To-do item: Each line of the records needs to be written out exactly, with any image left out.

Available records:
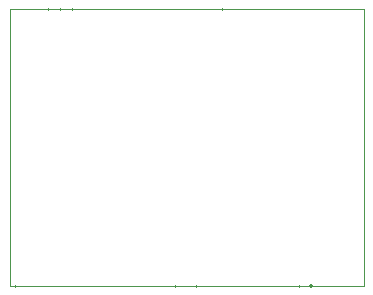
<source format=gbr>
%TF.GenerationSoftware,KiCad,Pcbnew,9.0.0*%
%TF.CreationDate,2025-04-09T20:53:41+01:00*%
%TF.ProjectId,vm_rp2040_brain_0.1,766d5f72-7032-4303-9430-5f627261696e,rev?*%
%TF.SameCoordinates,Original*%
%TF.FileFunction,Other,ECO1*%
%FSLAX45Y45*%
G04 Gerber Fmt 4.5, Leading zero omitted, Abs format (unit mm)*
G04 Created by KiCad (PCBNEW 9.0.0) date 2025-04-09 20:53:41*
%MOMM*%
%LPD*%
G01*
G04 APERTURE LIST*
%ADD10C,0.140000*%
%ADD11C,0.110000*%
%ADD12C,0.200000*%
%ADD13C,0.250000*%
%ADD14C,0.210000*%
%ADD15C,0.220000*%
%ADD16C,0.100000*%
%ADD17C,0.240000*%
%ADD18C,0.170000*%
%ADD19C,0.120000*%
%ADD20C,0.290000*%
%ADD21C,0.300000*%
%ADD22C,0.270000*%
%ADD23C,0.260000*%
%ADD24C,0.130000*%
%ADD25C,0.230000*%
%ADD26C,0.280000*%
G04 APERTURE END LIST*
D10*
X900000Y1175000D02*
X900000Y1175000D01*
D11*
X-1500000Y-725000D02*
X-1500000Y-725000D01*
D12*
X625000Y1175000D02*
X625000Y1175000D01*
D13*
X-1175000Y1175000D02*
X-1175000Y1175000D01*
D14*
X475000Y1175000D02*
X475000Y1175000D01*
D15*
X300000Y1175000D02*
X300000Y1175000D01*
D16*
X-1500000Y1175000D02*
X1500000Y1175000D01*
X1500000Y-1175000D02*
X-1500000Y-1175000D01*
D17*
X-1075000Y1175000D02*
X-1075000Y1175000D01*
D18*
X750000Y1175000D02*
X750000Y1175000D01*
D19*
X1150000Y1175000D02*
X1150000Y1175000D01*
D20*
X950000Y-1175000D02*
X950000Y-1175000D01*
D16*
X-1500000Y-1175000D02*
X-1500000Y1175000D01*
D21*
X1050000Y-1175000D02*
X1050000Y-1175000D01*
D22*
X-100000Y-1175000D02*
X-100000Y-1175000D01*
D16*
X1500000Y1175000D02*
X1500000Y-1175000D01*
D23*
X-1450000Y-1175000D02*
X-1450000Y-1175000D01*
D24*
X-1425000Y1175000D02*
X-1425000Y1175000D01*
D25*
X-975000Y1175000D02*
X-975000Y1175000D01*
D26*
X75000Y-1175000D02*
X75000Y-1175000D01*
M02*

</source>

Task solution:
<source format=gbr>
%TF.GenerationSoftware,KiCad,Pcbnew,9.0.0*%
%TF.CreationDate,2025-04-09T20:53:41+01:00*%
%TF.ProjectId,vm_rp2040_brain_0.1,766d5f72-7032-4303-9430-5f627261696e,rev?*%
%TF.SameCoordinates,Original*%
%TF.FileFunction,Other,ECO1*%
%FSLAX45Y45*%
G04 Gerber Fmt 4.5, Leading zero omitted, Abs format (unit mm)*
G04 Created by KiCad (PCBNEW 9.0.0) date 2025-04-09 20:53:41*
%MOMM*%
%LPD*%
G01*
G04 APERTURE LIST*
%ADD10C,0.140000*%
%ADD11C,0.110000*%
%ADD12C,0.200000*%
%ADD13C,0.250000*%
%ADD14C,0.210000*%
%ADD15C,0.220000*%
%ADD16C,0.100000*%
%ADD17C,0.240000*%
%ADD18C,0.170000*%
%ADD19C,0.120000*%
%ADD20C,0.290000*%
%ADD21C,0.300000*%
%ADD22C,0.270000*%
%ADD23C,0.260000*%
%ADD24C,0.130000*%
%ADD25C,0.230000*%
%ADD26C,0.280000*%
G04 APERTURE END LIST*
D10*
X900000Y1175000D02*
X900000Y1175000D01*
D11*
X-1500000Y-725000D02*
X-1500000Y-725000D01*
D12*
X625000Y1175000D02*
X625000Y1175000D01*
D13*
X-1175000Y1175000D02*
X-1175000Y1175000D01*
D14*
X475000Y1175000D02*
X475000Y1175000D01*
D15*
X300000Y1175000D02*
X300000Y1175000D01*
D16*
X-1500000Y1175000D02*
X1500000Y1175000D01*
X1500000Y-1175000D02*
X-1500000Y-1175000D01*
D17*
X-1075000Y1175000D02*
X-1075000Y1175000D01*
D18*
X750000Y1175000D02*
X750000Y1175000D01*
D19*
X1150000Y1175000D02*
X1150000Y1175000D01*
D20*
X950000Y-1175000D02*
X950000Y-1175000D01*
D16*
X-1500000Y-1175000D02*
X-1500000Y1175000D01*
D21*
X1050000Y-1175000D02*
X1050000Y-1175000D01*
D22*
X-100000Y-1175000D02*
X-100000Y-1175000D01*
D16*
X1500000Y1175000D02*
X1500000Y-1175000D01*
D23*
X-1450000Y-1175000D02*
X-1450000Y-1175000D01*
D24*
X-1425000Y1175000D02*
X-1425000Y1175000D01*
D25*
X-975000Y1175000D02*
X-975000Y1175000D01*
D26*
X75000Y-1175000D02*
X75000Y-1175000D01*
M02*

</source>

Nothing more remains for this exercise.